I dont go mega heavy on these either. Usually about 50kgs including the bar for 8 strict reps. Its one of those exercises for me that if i dont keep strict, i really dont feel it much in the muscle or have much muscle soreness the day/s after. Ive tried using more weight with slightly looser form but it just dosnt do the job for me.


----------



## dazsmith69 (Oct 29, 2009)

cheers for the replies guys

yeah go to head with elbows in the same place, see too many guys doing what looks like a pullover instead of isolating the tri's.

Daz


----------



## rodrigo (Jun 29, 2009)

i am at 40kg and an EZ


----------



## rodrigo (Jun 29, 2009)

rodrigo said:


> i am at 40kg and an EZ


 FOOK IT TRY AGAIN :cursing: i am at 40kg and the EZ curl bar for strict reps , tried to up it last night to 45 kg and form went out the window


----------



## Smitch (Dec 29, 2008)

I do 8 reps with the EZ bar plus 30kg.


----------



## Dagman72 (Apr 2, 2009)

Also a lot of people let there elbows flare out to the side to much.


----------



## IanStu (Apr 12, 2009)

well I do very good form with 35k for 8....I can do 40 for 5/6 but the form is sh!te....cant make my mind up whether the form or the weight is more important on this lift!!!


----------



## dazsmith69 (Oct 29, 2009)

yeah i really want my inner triceps to really bulk out and find this a great exercise for a pump on them, can really feel it the day after.

I always lie a bench parallel with the mirror to make sure my form is spot on if i havent got a spotter


----------



## ant.lewis (Oct 26, 2008)

45kg + bar for 3 sets of 10, strict style elbows in, anymore weight knacks my form and puts lots of stress on my elbow joints making them sore for days.

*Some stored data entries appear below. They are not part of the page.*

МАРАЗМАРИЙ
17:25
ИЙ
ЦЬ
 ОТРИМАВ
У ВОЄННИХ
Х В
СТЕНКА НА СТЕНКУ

I use cable extensions as a complimentary exercise an I f**kin luves um.


----------



## strange_days (Aug 6, 2009)

A great excercise for inner tricep is underhand grip cable pull down. Really feel it in the inner tri's.


----------



## Rambo55 (Jun 14, 2009)

inner tricep???????????? :laugh::laugh::laugh::laugh::laugh::laugh:


----------